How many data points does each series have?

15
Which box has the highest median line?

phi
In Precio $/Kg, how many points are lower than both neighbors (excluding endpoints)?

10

- _WHAT THIS TASK INVOLVES_
Copy the listing above line for line, with no changes.

- _PROBLEM SOLUTION_
How many data points does each series have?

15
Which box has the highest median line?

phi
In Precio $/Kg, how many points are lower than both neighbors (excluding endpoints)?

10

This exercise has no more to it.